Charles Briggs and Clara Mantini-Briggs win 2017 New Millennium Award

December 5, 2017

Professors Charles L. Briggs and Clara Mantini-Briggs have won the 2017 New Millennium Award, the Society for Medical Anthropology's major book prize, for the book they jointly authored, Tell Me Why My Children Died: Rabies, Indigenous Knowledge, and Communicative Justice.

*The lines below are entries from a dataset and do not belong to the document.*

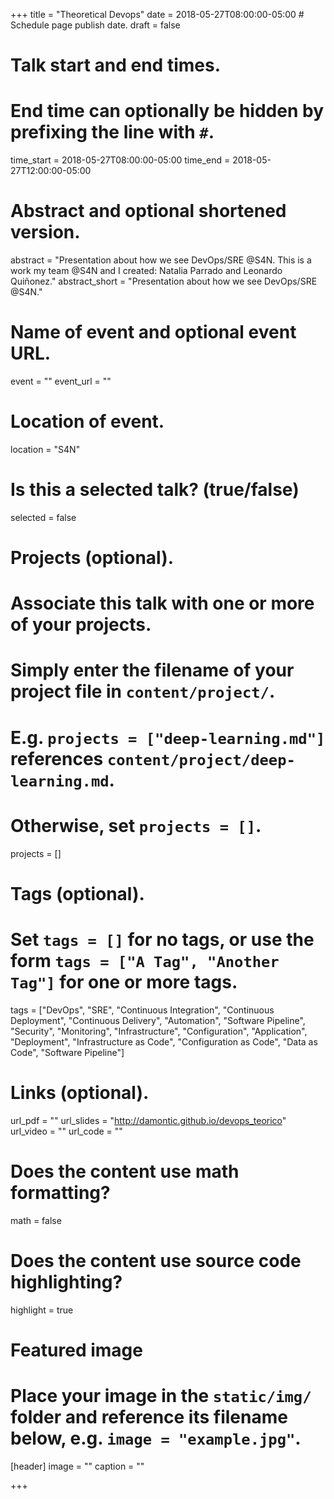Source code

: +++
title = "Theoretical Devops"
date = 2018-05-27T08:00:00-05:00  # Schedule page publish date.
draft = false

# Talk start and end times.
#   End time can optionally be hidden by prefixing the line with `#`.
time_start = 2018-05-27T08:00:00-05:00
time_end = 2018-05-27T12:00:00-05:00

# Abstract and optional shortened version.
abstract = "Presentation about how we see DevOps/SRE @S4N. This is a work my team @S4N and I created: Natalia Parrado and Leonardo Quiñonez."
abstract_short = "Presentation about how we see DevOps/SRE @S4N."

# Name of event and optional event URL.
event = ""
event_url = ""

# Location of event.
location = "S4N"

# Is this a selected talk? (true/false)
selected = false

# Projects (optional).
#   Associate this talk with one or more of your projects.
#   Simply enter the filename of your project file in `content/project/`.
#   E.g. `projects = ["deep-learning.md"]` references `content/project/deep-learning.md`.
#   Otherwise, set `projects = []`.
projects = []

# Tags (optional).
#   Set `tags = []` for no tags, or use the form `tags = ["A Tag", "Another Tag"]` for one or more tags.
tags = ["DevOps", "SRE", "Continuous Integration", "Continuous Deployment", "Continuous Delivery", "Automation", "Software Pipeline", "Security", "Monitoring", "Infrastructure", "Configuration", "Application", "Deployment", "Infrastructure as Code", "Configuration as Code", "Data as Code", "Software Pipeline"]

# Links (optional).
url_pdf = ""
url_slides = "http://damontic.github.io/devops_teorico"
url_video = ""
url_code = ""

# Does the content use math formatting?
math = false

# Does the content use source code highlighting?
highlight = true

# Featured image
# Place your image in the `static/img/` folder and reference its filename below, e.g. `image = "example.jpg"`.
[header]
image = ""
caption = ""

+++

Tell Me Why My Children Died tells the gripping story of indigenous leaders' efforts to identify a strange disease that killed thirty-two children and six young adults in a Venezuelan rain forest between 2007 and 2008. In this pathbreaking book, Charles L. Briggs and Clara Mantini-Briggs relay the nightmarish and difficult experiences of doctors, patients, parents, local leaders, healers, and epidemiologists; detail how journalists first created a smoke screen, then projected the epidemic worldwide; discuss the Chávez government's hesitant and sometimes ambivalent reactions; and narrate the eventual diagnosis of bat-transmitted rabies. The book provides a new framework for analyzing how the uneven distribution of rights to produce and circulate knowledge about health are wedded at the hip with health inequities. By recounting residents' quest to learn why their children died and documenting their creative approaches to democratizing health, the authors open up new ways to address some of global health's most intractable problems. 

Congratulations to Charles and Clara!